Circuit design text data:
━━━━━━━━━━━━━━━━━━━━━━━━━━━━━━

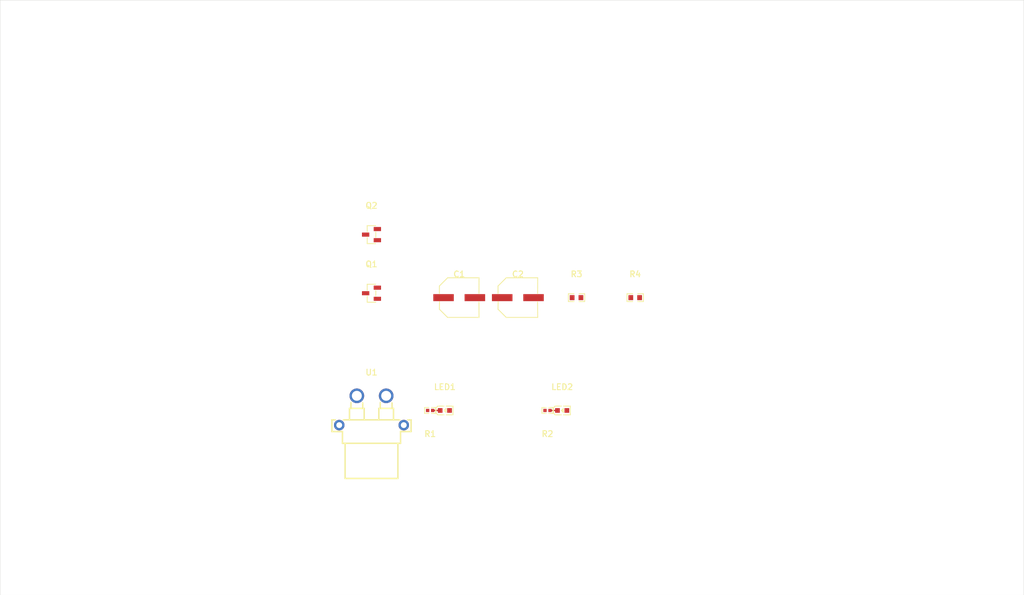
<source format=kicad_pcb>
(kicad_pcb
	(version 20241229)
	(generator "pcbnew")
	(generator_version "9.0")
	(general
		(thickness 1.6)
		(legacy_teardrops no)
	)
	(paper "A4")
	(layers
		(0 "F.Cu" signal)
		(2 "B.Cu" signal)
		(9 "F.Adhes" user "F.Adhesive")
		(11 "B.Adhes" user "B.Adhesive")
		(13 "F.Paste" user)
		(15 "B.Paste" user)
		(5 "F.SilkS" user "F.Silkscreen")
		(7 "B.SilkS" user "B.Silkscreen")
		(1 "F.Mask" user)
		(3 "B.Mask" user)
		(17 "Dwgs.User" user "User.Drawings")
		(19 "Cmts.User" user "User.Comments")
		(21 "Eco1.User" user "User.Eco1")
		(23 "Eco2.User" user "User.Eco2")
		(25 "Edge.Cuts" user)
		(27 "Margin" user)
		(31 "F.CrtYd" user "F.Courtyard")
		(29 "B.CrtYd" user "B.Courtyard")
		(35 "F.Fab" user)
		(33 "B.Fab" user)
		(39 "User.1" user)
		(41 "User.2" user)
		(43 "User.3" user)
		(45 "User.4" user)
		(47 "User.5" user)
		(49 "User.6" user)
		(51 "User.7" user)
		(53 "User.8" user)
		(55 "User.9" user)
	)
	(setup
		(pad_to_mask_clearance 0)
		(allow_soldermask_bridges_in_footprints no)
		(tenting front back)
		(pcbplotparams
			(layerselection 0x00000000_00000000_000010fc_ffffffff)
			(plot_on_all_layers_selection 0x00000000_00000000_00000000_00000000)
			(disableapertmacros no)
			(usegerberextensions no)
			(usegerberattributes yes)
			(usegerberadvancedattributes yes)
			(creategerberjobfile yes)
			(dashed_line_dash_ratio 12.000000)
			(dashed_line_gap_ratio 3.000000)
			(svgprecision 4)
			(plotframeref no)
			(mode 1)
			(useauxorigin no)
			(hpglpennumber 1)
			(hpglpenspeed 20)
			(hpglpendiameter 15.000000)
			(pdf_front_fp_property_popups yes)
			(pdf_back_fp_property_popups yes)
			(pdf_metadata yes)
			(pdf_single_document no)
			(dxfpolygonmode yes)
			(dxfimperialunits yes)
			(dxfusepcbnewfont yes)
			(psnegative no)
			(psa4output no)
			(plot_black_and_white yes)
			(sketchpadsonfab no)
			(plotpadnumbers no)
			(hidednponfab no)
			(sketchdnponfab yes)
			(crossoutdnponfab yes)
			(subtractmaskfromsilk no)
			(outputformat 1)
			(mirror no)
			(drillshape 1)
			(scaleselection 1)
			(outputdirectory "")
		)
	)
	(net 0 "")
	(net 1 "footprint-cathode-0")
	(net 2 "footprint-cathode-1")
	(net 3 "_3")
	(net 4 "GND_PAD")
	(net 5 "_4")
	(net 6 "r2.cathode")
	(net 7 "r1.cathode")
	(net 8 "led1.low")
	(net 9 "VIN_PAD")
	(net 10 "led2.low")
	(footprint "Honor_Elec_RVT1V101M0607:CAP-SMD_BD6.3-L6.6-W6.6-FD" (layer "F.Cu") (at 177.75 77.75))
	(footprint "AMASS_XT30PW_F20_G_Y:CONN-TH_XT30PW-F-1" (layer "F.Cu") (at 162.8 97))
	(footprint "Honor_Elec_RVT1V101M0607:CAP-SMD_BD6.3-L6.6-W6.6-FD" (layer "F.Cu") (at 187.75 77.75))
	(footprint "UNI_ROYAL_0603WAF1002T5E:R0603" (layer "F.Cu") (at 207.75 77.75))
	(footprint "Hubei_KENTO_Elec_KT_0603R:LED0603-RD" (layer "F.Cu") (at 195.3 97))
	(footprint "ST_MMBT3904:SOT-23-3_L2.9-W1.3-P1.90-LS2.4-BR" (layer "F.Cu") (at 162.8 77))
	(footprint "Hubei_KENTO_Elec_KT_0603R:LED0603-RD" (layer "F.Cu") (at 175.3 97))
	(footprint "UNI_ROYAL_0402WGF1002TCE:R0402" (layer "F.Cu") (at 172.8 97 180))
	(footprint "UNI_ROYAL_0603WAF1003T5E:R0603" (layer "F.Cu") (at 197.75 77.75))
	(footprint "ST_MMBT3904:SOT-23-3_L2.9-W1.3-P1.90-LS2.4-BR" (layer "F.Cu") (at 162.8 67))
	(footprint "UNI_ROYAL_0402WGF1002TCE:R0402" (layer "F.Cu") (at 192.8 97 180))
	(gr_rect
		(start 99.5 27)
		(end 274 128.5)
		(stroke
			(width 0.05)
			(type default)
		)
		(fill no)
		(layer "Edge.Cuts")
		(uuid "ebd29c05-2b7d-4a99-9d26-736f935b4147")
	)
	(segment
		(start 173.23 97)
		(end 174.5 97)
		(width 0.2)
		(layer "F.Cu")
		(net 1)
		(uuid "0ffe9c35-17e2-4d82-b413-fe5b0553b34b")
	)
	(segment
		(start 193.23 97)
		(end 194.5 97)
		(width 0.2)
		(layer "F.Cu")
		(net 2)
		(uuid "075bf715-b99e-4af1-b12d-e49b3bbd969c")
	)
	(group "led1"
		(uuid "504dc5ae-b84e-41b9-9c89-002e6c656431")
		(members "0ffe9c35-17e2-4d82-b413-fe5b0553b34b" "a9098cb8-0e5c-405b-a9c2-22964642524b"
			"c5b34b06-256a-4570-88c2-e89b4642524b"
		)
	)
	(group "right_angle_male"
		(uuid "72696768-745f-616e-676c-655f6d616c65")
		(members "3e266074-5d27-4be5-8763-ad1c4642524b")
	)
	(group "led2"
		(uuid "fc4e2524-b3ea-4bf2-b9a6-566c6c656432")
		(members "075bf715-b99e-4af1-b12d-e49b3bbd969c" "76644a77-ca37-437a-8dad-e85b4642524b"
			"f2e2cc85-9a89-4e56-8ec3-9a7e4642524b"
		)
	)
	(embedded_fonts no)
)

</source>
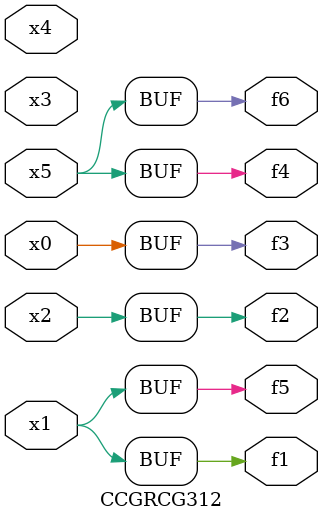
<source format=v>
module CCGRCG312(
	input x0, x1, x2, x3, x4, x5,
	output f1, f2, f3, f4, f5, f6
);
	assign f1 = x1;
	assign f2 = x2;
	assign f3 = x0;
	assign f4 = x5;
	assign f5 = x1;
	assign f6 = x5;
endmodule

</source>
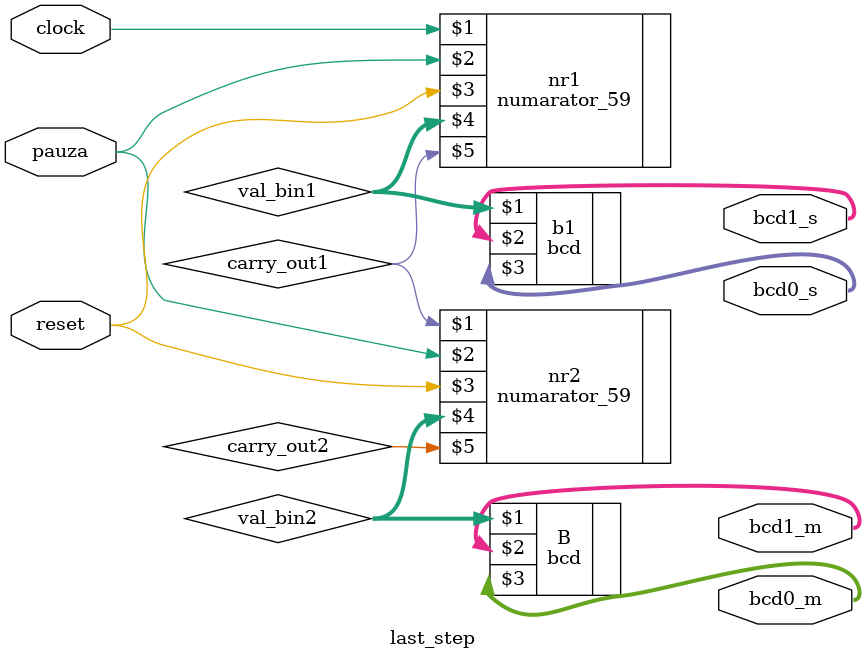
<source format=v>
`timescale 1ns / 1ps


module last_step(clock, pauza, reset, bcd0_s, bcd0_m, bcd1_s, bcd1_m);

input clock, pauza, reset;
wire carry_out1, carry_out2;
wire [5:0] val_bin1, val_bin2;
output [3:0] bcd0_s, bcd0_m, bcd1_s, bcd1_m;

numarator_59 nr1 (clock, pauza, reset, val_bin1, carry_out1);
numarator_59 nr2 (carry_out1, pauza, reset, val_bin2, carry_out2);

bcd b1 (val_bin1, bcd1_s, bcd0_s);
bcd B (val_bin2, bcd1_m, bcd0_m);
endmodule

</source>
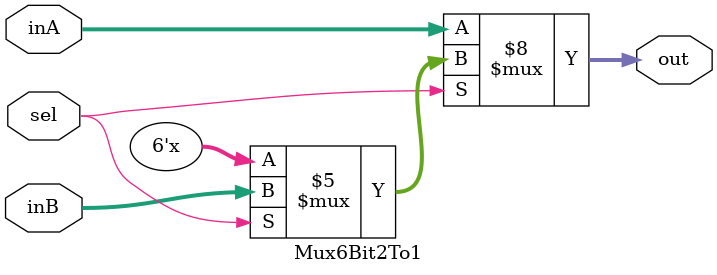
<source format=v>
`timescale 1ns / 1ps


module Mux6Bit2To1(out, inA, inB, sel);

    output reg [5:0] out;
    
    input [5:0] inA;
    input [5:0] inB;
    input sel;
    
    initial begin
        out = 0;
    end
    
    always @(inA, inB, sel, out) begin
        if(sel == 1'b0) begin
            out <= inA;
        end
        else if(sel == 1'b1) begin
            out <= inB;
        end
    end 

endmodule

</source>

━━━━━━━━━━━━━━━━━━━━━━━━━━━━━━

EXERCISE INSTRUCTIONS: Check every line of the records above for the string "wire". Copy those that hold it.

ANSWER SPACE:
wire carry_out1, carry_out2;
wire [5:0] val_bin1, val_bin2;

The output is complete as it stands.